Assigned task:
Write out these lines word for word, from the first line through the line that contains "leidenschaftlicher.", with both of those lines included.

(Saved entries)
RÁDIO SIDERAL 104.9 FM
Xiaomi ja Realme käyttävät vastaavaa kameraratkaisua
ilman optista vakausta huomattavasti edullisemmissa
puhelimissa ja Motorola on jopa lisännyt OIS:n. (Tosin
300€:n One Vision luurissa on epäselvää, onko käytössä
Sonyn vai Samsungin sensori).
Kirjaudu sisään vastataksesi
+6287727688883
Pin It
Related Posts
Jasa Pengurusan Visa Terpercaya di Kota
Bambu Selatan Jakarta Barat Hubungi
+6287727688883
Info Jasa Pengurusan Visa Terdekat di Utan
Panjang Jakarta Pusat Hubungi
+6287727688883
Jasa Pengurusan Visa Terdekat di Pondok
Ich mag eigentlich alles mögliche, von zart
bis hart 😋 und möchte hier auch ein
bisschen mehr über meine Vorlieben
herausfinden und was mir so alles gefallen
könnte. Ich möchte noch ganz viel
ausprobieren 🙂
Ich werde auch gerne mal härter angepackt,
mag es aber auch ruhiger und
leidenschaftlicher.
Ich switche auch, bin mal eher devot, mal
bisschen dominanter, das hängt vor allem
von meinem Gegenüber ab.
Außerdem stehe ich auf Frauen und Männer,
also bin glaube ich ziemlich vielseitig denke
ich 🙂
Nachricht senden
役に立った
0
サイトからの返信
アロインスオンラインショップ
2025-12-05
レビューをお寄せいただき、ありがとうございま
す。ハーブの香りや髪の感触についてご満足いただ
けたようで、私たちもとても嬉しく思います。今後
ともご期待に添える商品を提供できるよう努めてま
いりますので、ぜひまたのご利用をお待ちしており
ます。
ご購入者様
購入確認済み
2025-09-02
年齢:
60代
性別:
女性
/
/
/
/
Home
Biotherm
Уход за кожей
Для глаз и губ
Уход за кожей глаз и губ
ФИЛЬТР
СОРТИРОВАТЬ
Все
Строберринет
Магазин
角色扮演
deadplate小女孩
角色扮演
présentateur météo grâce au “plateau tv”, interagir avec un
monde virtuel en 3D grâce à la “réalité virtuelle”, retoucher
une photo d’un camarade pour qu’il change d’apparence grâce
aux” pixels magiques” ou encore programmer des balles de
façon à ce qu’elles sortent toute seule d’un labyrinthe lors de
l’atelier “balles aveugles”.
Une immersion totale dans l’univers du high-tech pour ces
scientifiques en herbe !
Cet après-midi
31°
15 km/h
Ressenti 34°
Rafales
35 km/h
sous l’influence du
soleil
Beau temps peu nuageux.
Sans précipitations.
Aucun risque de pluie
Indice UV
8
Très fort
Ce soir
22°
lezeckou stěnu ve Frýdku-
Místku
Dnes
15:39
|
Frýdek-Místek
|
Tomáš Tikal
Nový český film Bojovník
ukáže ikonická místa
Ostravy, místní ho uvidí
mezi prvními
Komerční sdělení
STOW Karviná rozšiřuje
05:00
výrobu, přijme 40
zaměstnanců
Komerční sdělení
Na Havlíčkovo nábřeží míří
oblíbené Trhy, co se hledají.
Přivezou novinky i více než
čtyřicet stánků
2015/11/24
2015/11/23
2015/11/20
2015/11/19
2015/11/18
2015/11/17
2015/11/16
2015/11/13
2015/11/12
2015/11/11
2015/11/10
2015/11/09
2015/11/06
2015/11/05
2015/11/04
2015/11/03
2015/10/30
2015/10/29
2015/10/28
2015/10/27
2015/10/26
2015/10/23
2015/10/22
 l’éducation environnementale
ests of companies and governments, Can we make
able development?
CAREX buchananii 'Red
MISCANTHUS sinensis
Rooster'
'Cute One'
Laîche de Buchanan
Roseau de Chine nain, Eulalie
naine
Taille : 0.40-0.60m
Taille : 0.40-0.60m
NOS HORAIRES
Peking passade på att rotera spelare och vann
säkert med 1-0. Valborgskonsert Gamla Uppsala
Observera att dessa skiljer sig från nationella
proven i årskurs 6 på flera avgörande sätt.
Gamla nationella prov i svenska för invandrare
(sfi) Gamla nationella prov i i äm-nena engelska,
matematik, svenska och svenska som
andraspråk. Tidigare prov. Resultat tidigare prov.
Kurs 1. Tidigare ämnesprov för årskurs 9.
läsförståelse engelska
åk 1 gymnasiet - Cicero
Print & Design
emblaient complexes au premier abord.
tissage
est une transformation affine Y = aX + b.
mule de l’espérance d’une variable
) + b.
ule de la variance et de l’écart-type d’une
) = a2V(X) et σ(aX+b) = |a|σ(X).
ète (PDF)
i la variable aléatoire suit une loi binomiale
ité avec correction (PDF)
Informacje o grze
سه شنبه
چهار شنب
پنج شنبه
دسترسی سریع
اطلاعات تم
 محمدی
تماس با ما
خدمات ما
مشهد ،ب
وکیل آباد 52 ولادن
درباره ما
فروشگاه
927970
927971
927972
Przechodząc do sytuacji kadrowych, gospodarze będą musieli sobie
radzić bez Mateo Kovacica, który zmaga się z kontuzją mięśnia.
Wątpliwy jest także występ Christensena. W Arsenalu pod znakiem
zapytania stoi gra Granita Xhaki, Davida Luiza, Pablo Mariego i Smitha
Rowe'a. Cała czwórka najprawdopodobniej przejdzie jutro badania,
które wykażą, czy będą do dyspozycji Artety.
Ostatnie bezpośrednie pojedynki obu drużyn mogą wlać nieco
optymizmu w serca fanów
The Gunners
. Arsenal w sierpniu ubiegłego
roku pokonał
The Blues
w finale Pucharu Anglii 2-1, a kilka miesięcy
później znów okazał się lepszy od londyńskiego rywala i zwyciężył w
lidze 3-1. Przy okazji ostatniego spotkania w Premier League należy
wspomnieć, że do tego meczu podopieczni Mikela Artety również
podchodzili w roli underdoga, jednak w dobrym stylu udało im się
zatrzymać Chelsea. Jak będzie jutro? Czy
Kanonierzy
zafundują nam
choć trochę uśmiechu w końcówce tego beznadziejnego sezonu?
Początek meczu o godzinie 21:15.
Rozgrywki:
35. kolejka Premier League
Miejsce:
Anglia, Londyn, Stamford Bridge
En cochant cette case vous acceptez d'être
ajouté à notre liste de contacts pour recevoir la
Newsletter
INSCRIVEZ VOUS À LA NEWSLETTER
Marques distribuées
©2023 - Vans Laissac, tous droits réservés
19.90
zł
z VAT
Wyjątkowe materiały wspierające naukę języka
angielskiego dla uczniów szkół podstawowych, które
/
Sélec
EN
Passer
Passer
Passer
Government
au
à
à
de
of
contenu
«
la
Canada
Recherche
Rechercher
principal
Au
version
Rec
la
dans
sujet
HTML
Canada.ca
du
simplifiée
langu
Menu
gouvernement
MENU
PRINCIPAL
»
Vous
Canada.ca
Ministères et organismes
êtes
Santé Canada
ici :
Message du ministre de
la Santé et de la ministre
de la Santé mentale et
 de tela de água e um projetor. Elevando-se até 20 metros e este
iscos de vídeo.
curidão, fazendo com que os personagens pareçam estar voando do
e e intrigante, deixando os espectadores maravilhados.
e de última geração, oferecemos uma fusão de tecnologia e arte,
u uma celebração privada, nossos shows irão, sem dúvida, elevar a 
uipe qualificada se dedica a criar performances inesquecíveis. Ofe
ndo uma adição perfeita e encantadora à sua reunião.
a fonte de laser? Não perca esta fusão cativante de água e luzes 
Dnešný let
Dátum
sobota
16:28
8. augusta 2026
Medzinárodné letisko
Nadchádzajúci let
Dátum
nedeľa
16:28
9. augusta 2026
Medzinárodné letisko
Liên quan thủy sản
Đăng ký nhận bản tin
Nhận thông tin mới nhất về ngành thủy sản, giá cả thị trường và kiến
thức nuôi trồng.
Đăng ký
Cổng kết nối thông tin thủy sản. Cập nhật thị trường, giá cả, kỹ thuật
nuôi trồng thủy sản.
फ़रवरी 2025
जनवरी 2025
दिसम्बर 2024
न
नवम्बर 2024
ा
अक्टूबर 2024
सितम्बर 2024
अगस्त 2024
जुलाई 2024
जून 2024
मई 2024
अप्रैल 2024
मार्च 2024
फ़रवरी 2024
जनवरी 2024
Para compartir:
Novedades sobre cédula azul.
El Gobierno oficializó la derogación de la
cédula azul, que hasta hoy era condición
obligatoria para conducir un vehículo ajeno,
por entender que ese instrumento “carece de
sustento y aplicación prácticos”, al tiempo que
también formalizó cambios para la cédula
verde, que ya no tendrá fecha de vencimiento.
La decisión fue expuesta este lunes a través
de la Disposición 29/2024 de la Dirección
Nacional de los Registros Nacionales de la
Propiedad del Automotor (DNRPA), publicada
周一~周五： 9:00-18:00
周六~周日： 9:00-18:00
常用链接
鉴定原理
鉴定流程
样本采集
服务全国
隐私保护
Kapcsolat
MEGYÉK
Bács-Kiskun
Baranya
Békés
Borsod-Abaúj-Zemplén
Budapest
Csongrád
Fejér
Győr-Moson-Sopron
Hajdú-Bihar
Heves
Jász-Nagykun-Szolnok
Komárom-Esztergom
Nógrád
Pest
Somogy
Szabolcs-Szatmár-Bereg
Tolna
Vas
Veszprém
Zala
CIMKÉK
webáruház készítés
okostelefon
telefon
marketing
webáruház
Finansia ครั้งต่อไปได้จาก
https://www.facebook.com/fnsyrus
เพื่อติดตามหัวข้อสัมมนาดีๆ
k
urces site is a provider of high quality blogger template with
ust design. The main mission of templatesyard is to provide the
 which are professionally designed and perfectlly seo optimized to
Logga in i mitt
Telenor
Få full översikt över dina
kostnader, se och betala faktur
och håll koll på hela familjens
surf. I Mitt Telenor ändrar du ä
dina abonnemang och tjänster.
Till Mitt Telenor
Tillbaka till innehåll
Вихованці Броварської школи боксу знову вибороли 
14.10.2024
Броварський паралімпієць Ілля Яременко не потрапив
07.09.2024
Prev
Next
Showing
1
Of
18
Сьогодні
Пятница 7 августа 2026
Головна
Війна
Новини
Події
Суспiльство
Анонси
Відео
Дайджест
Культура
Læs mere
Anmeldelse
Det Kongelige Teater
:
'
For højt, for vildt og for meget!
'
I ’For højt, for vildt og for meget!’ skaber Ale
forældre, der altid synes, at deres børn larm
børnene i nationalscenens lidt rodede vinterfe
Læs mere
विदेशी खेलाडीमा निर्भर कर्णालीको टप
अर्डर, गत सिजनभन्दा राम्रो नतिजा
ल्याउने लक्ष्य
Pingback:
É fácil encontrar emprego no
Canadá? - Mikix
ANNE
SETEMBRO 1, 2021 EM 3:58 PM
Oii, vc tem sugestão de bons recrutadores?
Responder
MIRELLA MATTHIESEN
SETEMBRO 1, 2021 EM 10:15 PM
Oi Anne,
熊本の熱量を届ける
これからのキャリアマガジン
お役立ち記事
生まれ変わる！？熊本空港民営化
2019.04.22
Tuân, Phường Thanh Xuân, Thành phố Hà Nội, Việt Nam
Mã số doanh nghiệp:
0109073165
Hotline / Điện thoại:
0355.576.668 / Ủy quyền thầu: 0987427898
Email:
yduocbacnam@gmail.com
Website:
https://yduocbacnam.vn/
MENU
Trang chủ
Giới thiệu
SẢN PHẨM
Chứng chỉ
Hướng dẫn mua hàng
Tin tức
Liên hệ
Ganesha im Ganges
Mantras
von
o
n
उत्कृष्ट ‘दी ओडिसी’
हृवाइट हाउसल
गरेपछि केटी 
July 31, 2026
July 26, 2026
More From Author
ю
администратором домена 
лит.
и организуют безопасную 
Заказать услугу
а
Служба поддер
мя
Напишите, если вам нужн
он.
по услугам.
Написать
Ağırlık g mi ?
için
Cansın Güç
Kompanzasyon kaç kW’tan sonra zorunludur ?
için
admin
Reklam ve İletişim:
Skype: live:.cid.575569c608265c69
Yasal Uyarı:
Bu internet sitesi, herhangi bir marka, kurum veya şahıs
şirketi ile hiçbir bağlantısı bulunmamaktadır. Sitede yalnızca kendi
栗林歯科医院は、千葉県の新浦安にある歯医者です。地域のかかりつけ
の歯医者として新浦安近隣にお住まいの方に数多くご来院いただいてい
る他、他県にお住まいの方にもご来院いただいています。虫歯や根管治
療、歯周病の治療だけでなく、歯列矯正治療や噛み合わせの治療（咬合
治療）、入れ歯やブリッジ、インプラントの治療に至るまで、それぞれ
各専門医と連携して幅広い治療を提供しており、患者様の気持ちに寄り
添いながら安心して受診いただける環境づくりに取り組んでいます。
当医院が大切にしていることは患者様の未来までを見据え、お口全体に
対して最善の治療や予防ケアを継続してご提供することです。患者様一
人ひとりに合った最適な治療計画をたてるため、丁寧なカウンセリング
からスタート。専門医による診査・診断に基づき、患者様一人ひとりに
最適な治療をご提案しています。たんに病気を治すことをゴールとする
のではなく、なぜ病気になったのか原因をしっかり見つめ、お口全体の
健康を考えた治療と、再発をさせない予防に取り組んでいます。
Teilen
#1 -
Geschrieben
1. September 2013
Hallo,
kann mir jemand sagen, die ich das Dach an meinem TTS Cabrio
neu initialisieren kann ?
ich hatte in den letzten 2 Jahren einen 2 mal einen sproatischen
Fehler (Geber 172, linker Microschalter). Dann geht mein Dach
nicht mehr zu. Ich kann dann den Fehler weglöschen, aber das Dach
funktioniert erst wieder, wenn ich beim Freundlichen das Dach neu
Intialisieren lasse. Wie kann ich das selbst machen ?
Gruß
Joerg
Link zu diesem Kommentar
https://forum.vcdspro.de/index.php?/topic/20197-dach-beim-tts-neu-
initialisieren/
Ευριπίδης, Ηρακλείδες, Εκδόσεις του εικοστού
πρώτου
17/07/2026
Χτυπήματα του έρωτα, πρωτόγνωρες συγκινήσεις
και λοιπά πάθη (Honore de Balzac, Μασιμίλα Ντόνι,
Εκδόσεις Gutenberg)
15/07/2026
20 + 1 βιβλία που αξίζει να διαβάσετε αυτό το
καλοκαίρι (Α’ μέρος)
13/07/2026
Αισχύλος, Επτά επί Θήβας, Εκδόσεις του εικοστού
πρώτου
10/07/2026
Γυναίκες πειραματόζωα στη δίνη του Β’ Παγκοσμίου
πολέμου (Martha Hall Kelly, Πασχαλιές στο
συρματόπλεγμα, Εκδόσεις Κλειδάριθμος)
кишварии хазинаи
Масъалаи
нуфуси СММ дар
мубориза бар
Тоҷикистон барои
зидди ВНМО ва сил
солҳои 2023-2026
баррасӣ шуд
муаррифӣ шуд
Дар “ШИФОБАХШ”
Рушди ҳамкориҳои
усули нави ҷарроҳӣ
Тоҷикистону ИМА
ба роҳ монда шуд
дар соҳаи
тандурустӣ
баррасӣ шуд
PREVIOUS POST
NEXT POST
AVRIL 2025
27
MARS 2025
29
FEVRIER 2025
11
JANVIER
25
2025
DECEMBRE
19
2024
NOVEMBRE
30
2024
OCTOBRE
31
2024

Answer box:
RÁDIO SIDERAL 104.9 FM
Xiaomi ja Realme käyttävät vastaavaa kameraratkaisua
ilman optista vakausta huomattavasti edullisemmissa
puhelimissa ja Motorola on jopa lisännyt OIS:n. (Tosin
300€:n One Vision luurissa on epäselvää, onko käytössä
Sonyn vai Samsungin sensori).
Kirjaudu sisään vastataksesi
+6287727688883
Pin It
Related Posts
Jasa Pengurusan Visa Terpercaya di Kota
Bambu Selatan Jakarta Barat Hubungi
+6287727688883
Info Jasa Pengurusan Visa Terdekat di Utan
Panjang Jakarta Pusat Hubungi
+6287727688883
Jasa Pengurusan Visa Terdekat di Pondok
Ich mag eigentlich alles mögliche, von zart
bis hart 😋 und möchte hier auch ein
bisschen mehr über meine Vorlieben
herausfinden und was mir so alles gefallen
könnte. Ich möchte noch ganz viel
ausprobieren 🙂
Ich werde auch gerne mal härter angepackt,
mag es aber auch ruhiger und
leidenschaftlicher.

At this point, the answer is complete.